Fragments of All Fears

A septuagenarian should be grateful to wake up each morning, and the first order of business is inventory.  Increasing age means declining vision, hearing, memory, and endurance.  Each new pain brings fear of catastrophic illness.  Any moment might arrive with life-changing heart attack, stroke, or any of a thousand other ailments.  Death is always near, as is reminiscence about what might have been done and what might yet be done.  But an individual can deal with all this, must deal with all this, with as much control as possible, or acceptance when control is futile.  Each day, after all, might be the last “normal” day of my life.
For a few weeks our region has experienced unusually high heat and humidity, echoing record-setting summer temperatures throughout the northern hemisphere.  Media warns everyone to stay inside and drink fluids, avoid heat attacks, solar cancer,  mosquitoes delivering newly arrived tropical diseases.  I ignore all that _ take my walks, sit outside _ nothing much can add to my precarious position in life anyway.  But I do think such attitudes ignore the likelihood that the earth’s global warming is indeed at a tipping point.  I am well aware that this may be the last “normal” summer.
Ocean and bay beaches should offer some relief, but people fear those as well.  Sparkling water, like hazy air, is thickened with miscellaneous pollution.   Bacteria thrive in the warm temperatures, and frightening varieties are featured on the internet every week.  Algae blooms, red and green, are gross.  Again, however, this minor stuff missed the main point that oceans are warming, rising, losing environments and life, and are filled with poisonous invisible plastics which may never go away.  Innocent swims in public salt water may very soon be a nostalgic memory from the past.
Folks react to all this uncertainty and actual discomfort by attacking or trying to reform what is near and local.  They swarm to meetings about food, water supplies, chemicals, housing.  I find that very similar to attacking clerks in the old USSR, who handed out rolls of miserable toilet paper one at a time.  The problem was not the clerks, it was the system, but the clerks were available for abuse.  Our local water is fine.  The only thing that will fix pollution around here would be banning all lawn chemicals, outdoor pesticides, and internal combustion engines.  That won’t happen, and even if it did, would have no effect on terrestrial demise.

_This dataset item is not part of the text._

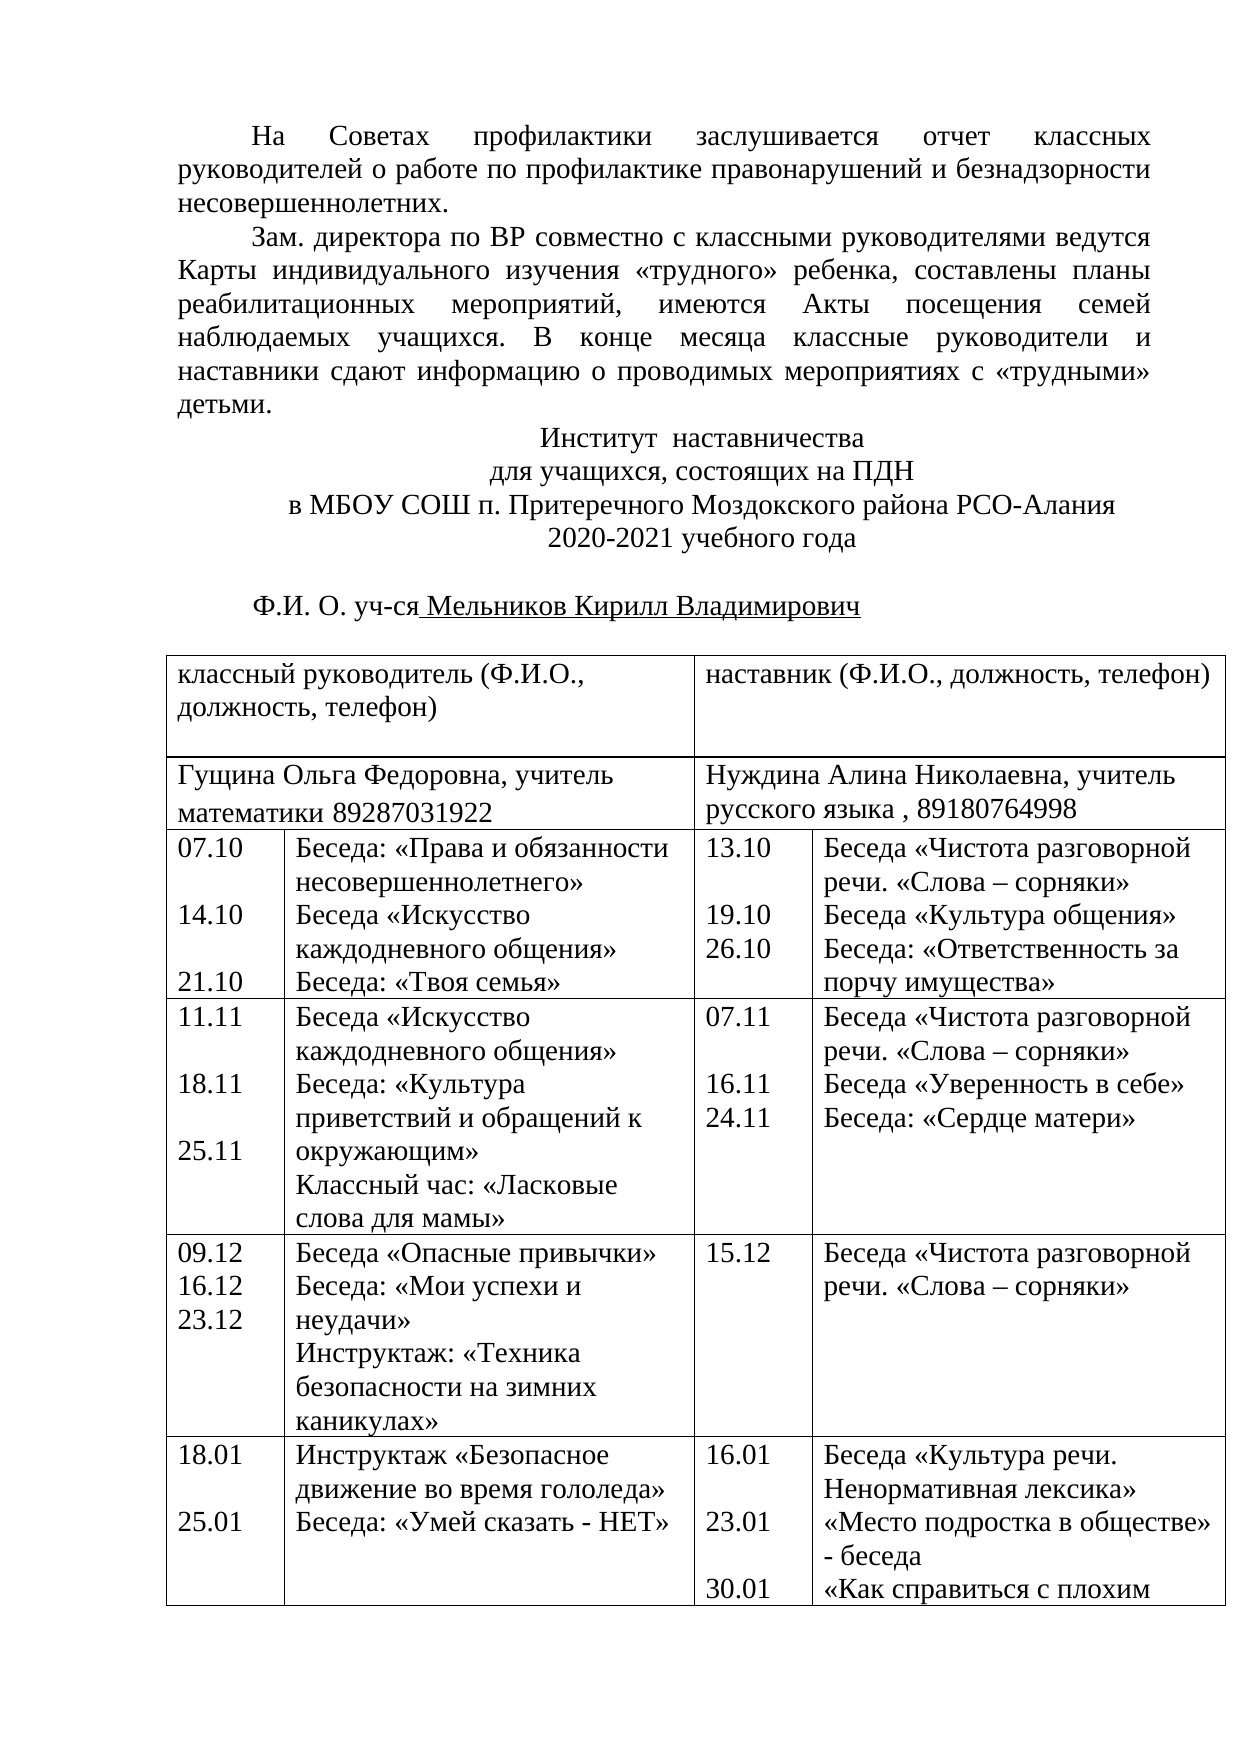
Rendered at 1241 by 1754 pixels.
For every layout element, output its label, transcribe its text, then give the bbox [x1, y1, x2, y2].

What bothers me most is the misuse of science.  Those who scream about food and water and other local issues are usually (from personal experience) fairly ignorant on the proper use of statistics, experiment, theory, and basic facts of chemically physical existence. It is impossible to argue with someone who thinks GMO means tainted, “organic” is less poisonous.  I refuse to try to educate someone who simply shouts that double the part per billion of some obscure substance will lead to disease and death because such a claim is posted on an internet site.  Dr. Oz or some other fad freak is their current witch doctor, slick advertising their solace, a magic pill or obscure practice their guarantee of practical immortality.  It’s a free country, they have a right to do what they want, but I will not join them.  Common sense and common courtesy are too much in short supply.